◆ **What the task requires**:
When you copy the data that follows, reproduce every word exactly and leave out the images.

◆ **Entries shown**:
|---|

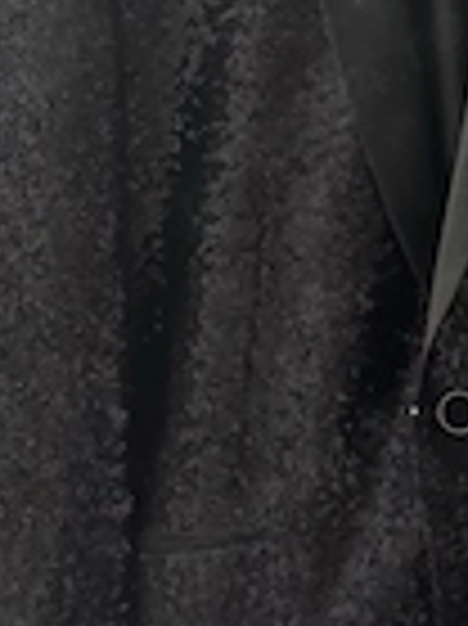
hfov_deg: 20.9
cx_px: 410
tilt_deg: -9.7
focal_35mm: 69
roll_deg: -0.5
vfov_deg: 27.9
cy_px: 171
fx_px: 1246
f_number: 1.78
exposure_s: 1/30
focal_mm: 6.76
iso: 1000
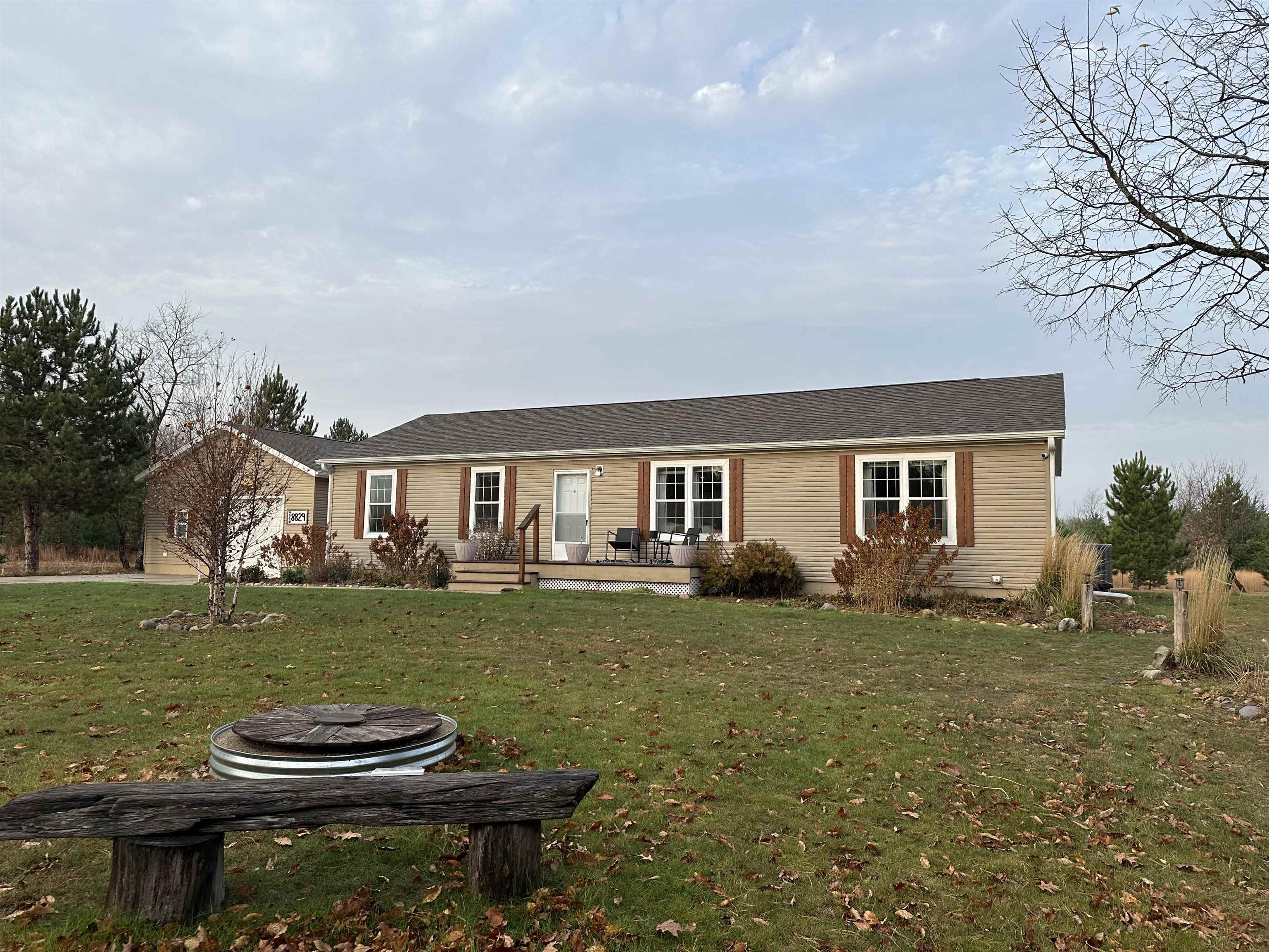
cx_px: 634
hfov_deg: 71.6
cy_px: 476
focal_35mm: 24
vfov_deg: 56.8
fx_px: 880
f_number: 1.78
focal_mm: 6.86
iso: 80
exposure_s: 1/1183
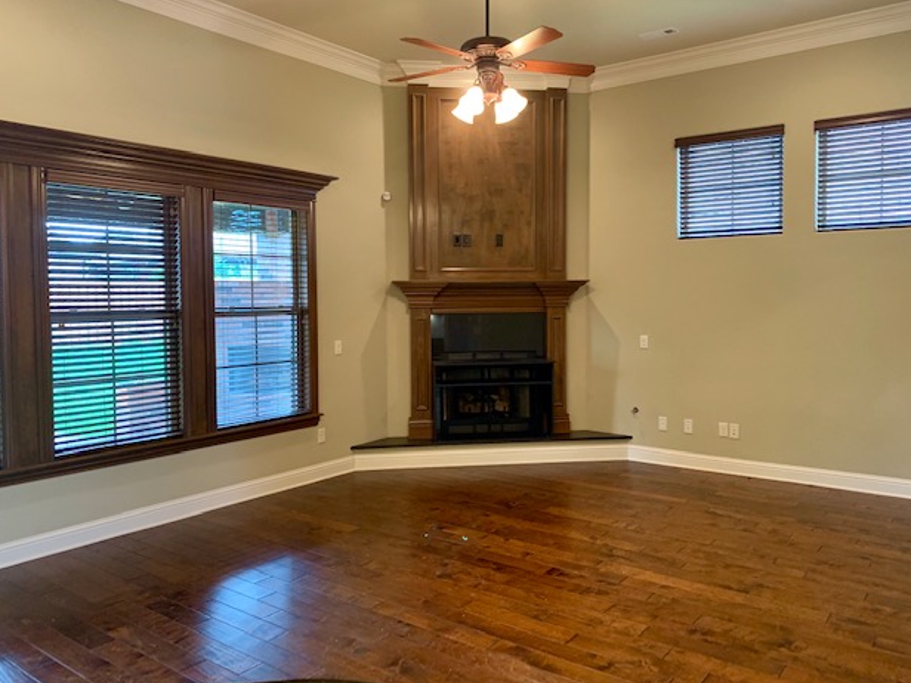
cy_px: 333
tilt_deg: -1.7
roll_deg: -0.1
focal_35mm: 27
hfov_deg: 65.3
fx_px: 711
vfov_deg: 51.3
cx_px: 467
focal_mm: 4.25
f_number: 1.8
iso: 250
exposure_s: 1/40
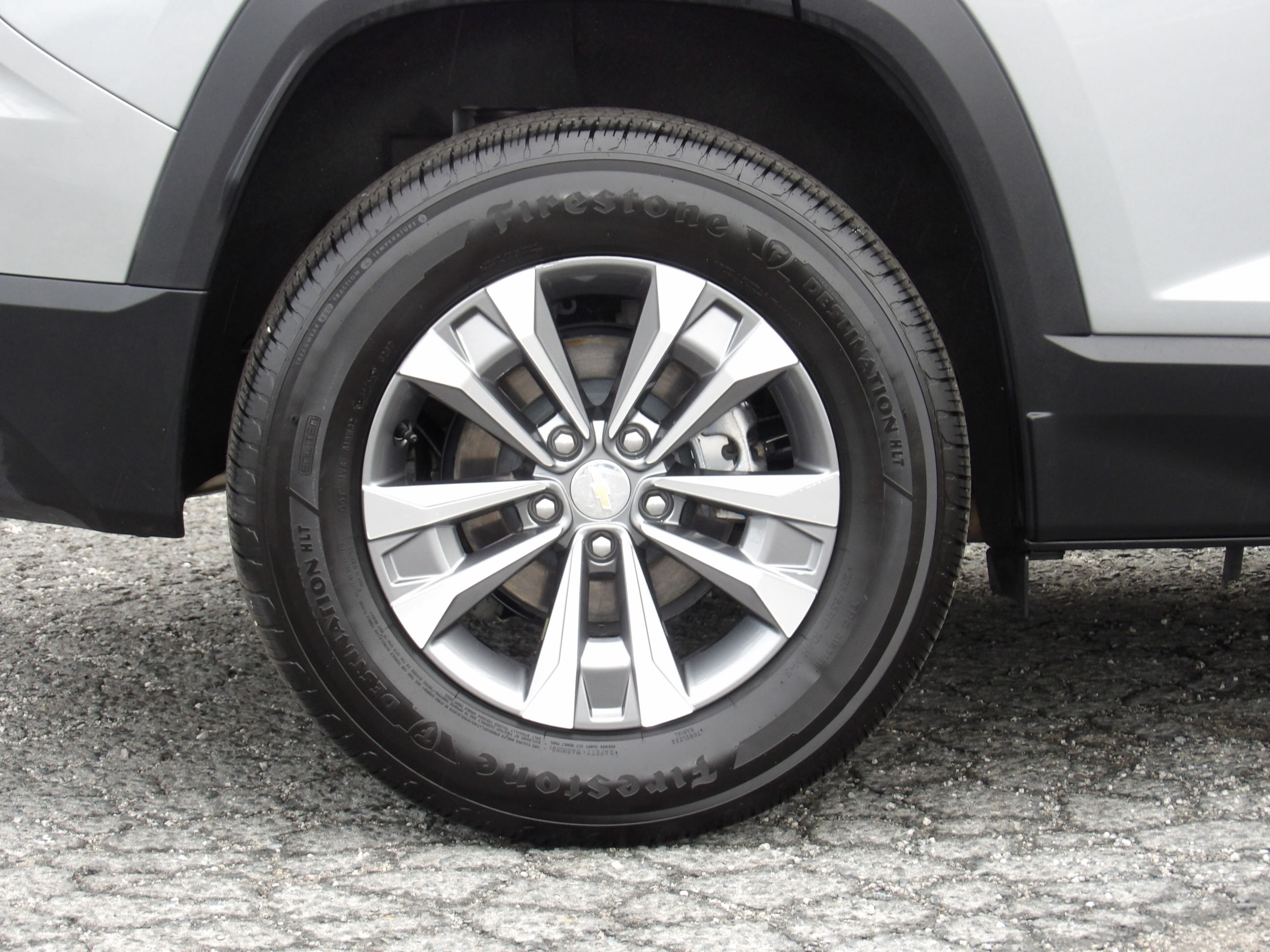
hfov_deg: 10.0
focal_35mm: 198
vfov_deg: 7.5
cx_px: 635
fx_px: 7264
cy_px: 476
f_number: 4.5
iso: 200
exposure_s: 1/60
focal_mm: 35.6
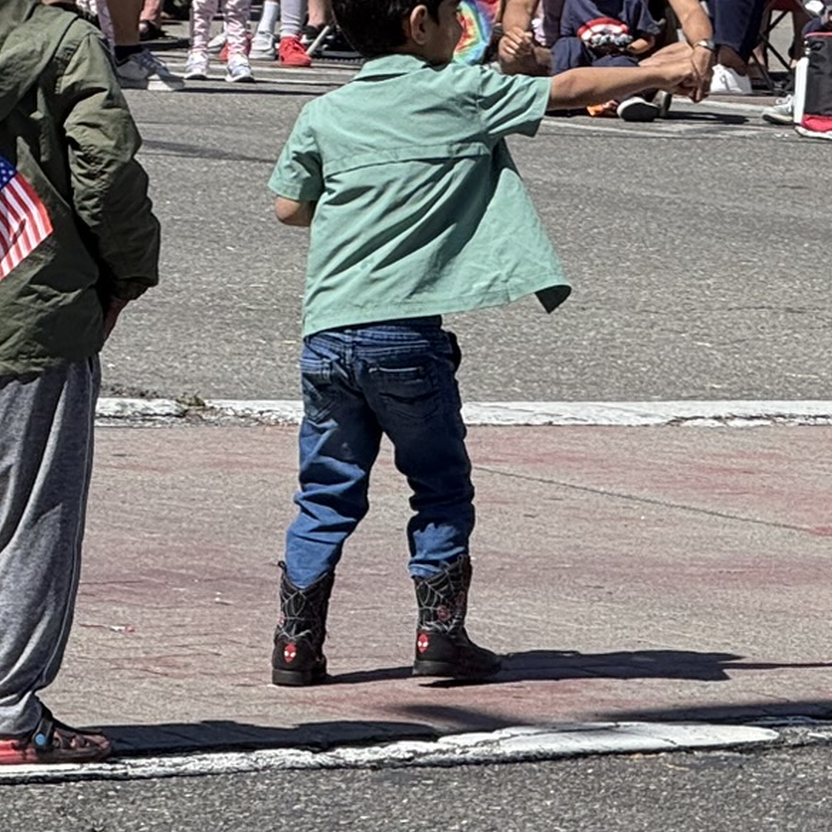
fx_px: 10116
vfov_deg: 4.7
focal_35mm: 372
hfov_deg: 4.7
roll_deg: -3.6
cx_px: 980
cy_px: 88
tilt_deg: -2.0
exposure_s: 1/1206
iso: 64
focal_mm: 15.66
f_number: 2.8
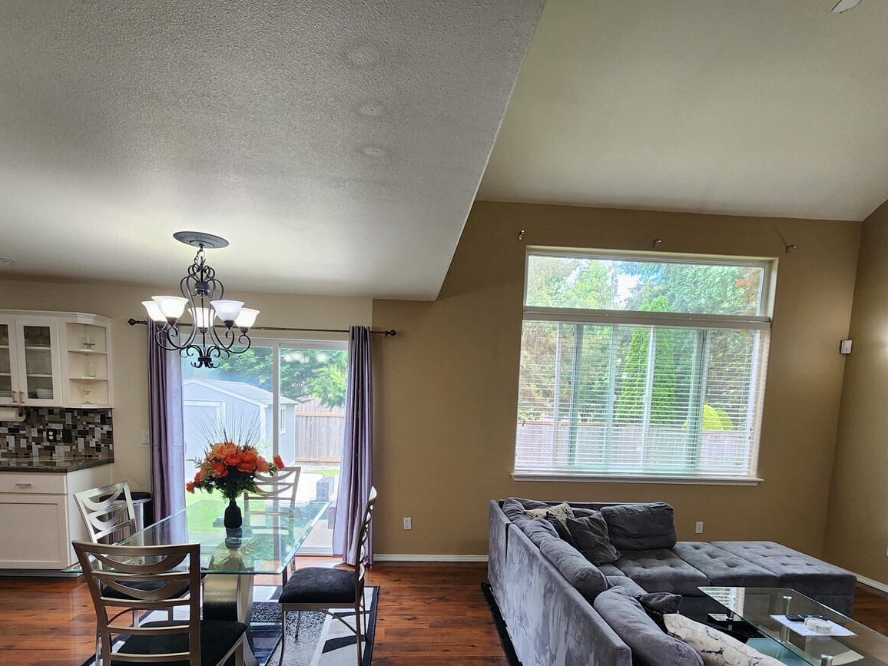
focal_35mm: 18
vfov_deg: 69.1
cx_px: 435
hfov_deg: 87.7
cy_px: 455
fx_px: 462
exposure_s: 1/60
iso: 80
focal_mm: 2.2
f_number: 2.2
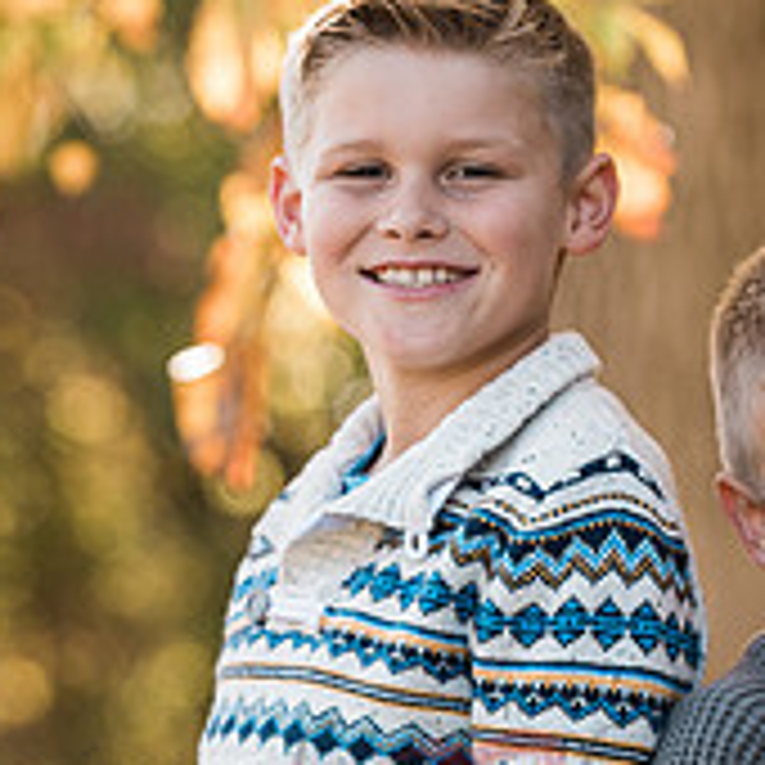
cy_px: 792
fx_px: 6526
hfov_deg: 6.7
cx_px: 504
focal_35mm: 261
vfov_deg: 6.7
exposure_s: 1/640
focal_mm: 116
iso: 500
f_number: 3.5
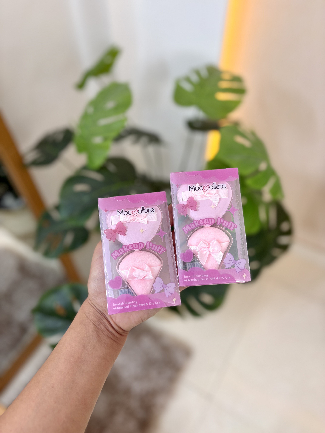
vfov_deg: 67.3
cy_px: 216
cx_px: 162
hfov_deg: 53.1
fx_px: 325
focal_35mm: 26
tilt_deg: -51.2
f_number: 1.6
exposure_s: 1/50
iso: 100
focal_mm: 5.96
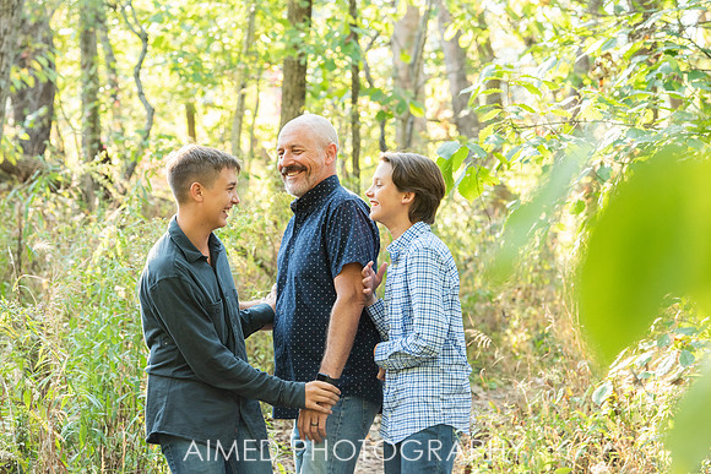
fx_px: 2414
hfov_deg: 16.8
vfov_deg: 11.2
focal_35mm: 122
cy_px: 224
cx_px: 336
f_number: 6.3
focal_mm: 116
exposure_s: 1/250
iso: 1250
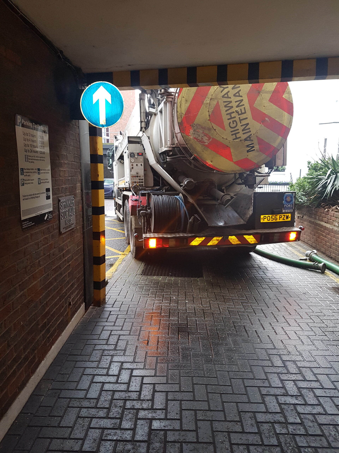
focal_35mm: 26
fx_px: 339
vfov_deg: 67.3
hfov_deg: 53.1
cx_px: 170
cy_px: 226
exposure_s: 1/50
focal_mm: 4.2
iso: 125
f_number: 1.7
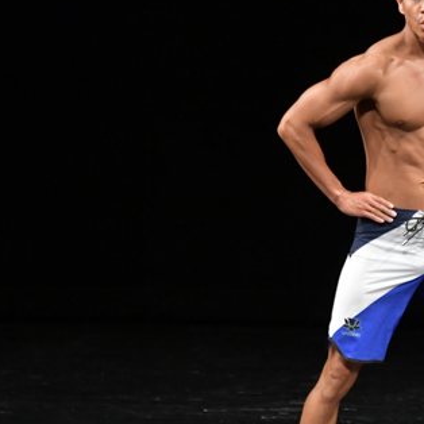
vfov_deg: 2.9
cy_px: 221
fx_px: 8273
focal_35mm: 597
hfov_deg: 2.9
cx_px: 407
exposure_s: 1/400
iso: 3200
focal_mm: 190
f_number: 5.6
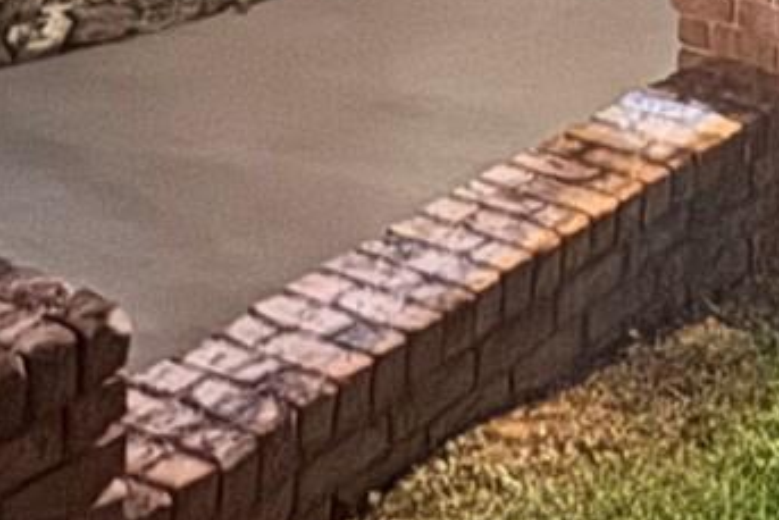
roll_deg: -3.3
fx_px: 1883
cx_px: 1120
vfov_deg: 13.0
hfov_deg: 20.5
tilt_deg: -3.7
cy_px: -615
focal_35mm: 87
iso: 2000
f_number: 2.2
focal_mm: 2.22
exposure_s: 1/10
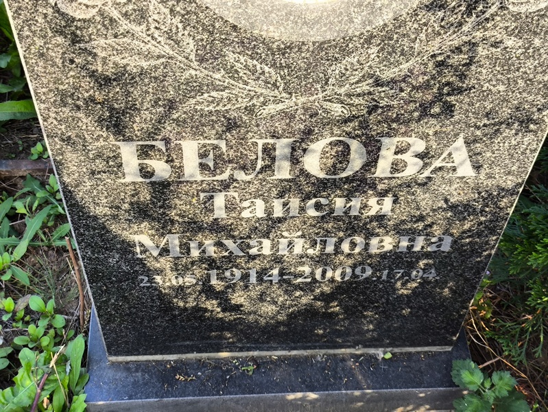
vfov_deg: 29.1
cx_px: 274
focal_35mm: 50
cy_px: 206
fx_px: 792
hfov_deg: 38.2
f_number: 1.7
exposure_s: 1/100
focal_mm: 4.71
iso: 64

|---|

◆ **Response**:
hfov_deg: 20.9
cx_px: 410
tilt_deg: -9.7
focal_35mm: 69
roll_deg: -0.5
vfov_deg: 27.9
cy_px: 171
fx_px: 1246
f_number: 1.78
exposure_s: 1/30
focal_mm: 6.76
iso: 1000
cx_px: 634
hfov_deg: 71.6
cy_px: 476
focal_35mm: 24
vfov_deg: 56.8
fx_px: 880
f_number: 1.78
focal_mm: 6.86
iso: 80
exposure_s: 1/1183
cy_px: 333
tilt_deg: -1.7
roll_deg: -0.1
focal_35mm: 27
hfov_deg: 65.3
fx_px: 711
vfov_deg: 51.3
cx_px: 467
focal_mm: 4.25
f_number: 1.8
iso: 250
exposure_s: 1/40
hfov_deg: 10.0
focal_35mm: 198
vfov_deg: 7.5
cx_px: 635
fx_px: 7264
cy_px: 476
f_number: 4.5
iso: 200
exposure_s: 1/60
focal_mm: 35.6
fx_px: 10116
vfov_deg: 4.7
focal_35mm: 372
hfov_deg: 4.7
roll_deg: -3.6
cx_px: 980
cy_px: 88
tilt_deg: -2.0
exposure_s: 1/1206
iso: 64
focal_mm: 15.66
f_number: 2.8
focal_35mm: 18
vfov_deg: 69.1
cx_px: 435
hfov_deg: 87.7
cy_px: 455
fx_px: 462
exposure_s: 1/60
iso: 80
focal_mm: 2.2
f_number: 2.2
cy_px: 792
fx_px: 6526
hfov_deg: 6.7
cx_px: 504
focal_35mm: 261
vfov_deg: 6.7
exposure_s: 1/640
focal_mm: 116
iso: 500
f_number: 3.5
vfov_deg: 67.3
cy_px: 216
cx_px: 162
hfov_deg: 53.1
fx_px: 325
focal_35mm: 26
tilt_deg: -51.2
f_number: 1.6
exposure_s: 1/50
iso: 100
focal_mm: 5.96
fx_px: 2414
hfov_deg: 16.8
vfov_deg: 11.2
focal_35mm: 122
cy_px: 224
cx_px: 336
f_number: 6.3
focal_mm: 116
exposure_s: 1/250
iso: 1250
focal_35mm: 26
fx_px: 339
vfov_deg: 67.3
hfov_deg: 53.1
cx_px: 170
cy_px: 226
exposure_s: 1/50
focal_mm: 4.2
iso: 125
f_number: 1.7
vfov_deg: 2.9
cy_px: 221
fx_px: 8273
focal_35mm: 597
hfov_deg: 2.9
cx_px: 407
exposure_s: 1/400
iso: 3200
focal_mm: 190
f_number: 5.6
roll_deg: -3.3
fx_px: 1883
cx_px: 1120
vfov_deg: 13.0
hfov_deg: 20.5
tilt_deg: -3.7
cy_px: -615
focal_35mm: 87
iso: 2000
f_number: 2.2
focal_mm: 2.22
exposure_s: 1/10
vfov_deg: 29.1
cx_px: 274
focal_35mm: 50
cy_px: 206
fx_px: 792
hfov_deg: 38.2
f_number: 1.7
exposure_s: 1/100
focal_mm: 4.71
iso: 64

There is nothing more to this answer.